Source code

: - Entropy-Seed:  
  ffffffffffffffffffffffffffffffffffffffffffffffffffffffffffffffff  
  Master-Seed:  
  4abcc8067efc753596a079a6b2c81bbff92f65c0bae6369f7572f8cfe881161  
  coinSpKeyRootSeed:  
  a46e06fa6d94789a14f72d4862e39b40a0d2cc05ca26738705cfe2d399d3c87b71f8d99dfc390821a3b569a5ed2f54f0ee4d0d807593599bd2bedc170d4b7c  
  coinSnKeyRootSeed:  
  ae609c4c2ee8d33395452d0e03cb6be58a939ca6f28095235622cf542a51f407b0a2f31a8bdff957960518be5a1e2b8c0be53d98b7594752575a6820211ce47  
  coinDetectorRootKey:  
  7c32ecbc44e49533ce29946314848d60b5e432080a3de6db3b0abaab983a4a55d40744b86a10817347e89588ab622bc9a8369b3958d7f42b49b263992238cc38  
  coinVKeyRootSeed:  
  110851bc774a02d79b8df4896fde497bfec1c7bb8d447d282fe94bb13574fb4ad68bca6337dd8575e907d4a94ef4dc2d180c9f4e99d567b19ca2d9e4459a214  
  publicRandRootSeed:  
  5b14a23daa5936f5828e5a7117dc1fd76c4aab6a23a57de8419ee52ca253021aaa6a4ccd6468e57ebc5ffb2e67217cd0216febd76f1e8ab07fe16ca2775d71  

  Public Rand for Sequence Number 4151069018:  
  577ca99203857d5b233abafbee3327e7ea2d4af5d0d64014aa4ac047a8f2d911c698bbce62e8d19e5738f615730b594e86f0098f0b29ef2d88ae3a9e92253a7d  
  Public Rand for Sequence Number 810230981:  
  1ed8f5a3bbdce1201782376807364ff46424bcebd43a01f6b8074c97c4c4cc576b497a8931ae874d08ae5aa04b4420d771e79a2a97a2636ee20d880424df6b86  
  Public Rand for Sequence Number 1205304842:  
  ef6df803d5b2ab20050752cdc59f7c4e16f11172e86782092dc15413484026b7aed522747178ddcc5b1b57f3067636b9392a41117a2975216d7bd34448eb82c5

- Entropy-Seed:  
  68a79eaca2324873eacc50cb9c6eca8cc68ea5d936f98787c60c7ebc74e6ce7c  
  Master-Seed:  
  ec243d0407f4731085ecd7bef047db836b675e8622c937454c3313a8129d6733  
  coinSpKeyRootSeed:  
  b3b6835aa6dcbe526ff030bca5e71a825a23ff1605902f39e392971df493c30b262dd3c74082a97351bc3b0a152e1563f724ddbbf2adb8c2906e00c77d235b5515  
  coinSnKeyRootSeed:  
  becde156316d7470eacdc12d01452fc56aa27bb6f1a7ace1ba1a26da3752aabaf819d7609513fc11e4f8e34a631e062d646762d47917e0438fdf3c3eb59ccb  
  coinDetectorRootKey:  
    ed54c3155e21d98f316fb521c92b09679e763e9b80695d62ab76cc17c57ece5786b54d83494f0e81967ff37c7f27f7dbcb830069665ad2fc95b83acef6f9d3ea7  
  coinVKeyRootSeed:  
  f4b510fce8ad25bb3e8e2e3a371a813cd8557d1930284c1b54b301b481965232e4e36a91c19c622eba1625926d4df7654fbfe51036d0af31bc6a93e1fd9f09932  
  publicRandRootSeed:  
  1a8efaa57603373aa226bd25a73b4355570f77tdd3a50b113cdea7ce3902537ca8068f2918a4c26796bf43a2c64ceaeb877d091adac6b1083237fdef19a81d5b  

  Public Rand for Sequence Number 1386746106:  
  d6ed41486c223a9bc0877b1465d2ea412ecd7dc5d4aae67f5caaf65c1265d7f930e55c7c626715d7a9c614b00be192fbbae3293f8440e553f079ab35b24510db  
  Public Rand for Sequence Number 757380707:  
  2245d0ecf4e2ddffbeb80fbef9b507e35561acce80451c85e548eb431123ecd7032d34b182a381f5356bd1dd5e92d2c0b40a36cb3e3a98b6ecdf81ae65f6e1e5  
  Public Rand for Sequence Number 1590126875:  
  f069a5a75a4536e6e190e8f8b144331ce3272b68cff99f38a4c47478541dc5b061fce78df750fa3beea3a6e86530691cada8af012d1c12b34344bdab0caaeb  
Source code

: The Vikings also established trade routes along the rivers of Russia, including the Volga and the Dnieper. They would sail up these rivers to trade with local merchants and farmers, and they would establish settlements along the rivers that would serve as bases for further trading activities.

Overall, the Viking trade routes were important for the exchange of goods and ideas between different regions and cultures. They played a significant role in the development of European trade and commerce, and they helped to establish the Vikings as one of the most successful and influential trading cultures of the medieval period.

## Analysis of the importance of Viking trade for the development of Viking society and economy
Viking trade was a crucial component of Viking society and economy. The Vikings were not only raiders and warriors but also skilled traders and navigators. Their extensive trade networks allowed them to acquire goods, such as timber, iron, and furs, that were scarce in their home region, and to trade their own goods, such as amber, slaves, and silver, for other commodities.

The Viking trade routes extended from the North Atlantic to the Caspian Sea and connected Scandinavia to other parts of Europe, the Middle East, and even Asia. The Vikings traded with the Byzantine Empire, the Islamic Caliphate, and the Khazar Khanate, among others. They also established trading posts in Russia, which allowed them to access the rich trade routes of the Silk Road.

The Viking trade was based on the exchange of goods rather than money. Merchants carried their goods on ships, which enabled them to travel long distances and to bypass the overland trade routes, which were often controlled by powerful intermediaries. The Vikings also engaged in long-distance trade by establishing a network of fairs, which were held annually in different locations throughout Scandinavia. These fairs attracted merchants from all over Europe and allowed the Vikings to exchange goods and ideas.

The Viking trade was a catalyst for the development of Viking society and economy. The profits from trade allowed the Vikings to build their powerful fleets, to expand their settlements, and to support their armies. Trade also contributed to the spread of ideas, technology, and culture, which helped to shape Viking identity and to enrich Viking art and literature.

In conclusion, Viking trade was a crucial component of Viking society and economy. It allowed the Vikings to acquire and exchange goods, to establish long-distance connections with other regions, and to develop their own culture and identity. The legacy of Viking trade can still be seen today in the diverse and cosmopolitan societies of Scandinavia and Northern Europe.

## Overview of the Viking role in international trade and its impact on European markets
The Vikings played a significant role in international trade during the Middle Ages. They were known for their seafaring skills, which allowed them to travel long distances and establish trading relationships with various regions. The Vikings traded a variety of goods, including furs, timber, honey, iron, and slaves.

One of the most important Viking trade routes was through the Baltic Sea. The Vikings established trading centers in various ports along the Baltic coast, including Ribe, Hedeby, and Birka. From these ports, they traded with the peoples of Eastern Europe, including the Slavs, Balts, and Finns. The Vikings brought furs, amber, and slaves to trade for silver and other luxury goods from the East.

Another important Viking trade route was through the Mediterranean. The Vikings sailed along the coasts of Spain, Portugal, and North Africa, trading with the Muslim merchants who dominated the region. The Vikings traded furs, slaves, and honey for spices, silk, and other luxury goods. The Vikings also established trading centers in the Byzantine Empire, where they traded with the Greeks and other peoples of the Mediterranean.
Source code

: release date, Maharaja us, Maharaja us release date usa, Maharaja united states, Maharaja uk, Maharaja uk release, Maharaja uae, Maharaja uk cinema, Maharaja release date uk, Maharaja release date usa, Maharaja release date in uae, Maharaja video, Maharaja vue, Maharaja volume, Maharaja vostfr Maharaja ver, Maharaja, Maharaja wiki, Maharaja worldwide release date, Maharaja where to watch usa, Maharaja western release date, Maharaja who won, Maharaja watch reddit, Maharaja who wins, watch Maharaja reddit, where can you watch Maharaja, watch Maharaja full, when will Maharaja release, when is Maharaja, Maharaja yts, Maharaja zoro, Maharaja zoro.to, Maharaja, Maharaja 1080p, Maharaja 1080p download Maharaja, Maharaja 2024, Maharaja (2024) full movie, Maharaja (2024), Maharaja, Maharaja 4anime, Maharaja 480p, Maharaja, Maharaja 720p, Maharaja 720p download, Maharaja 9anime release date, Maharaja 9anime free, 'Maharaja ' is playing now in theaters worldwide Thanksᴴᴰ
+++
_TASK TO COMPLETE:_
In the entries above, work out how many lines contain the string "centers", and give only that number.

_TASK OUTPUT:_
2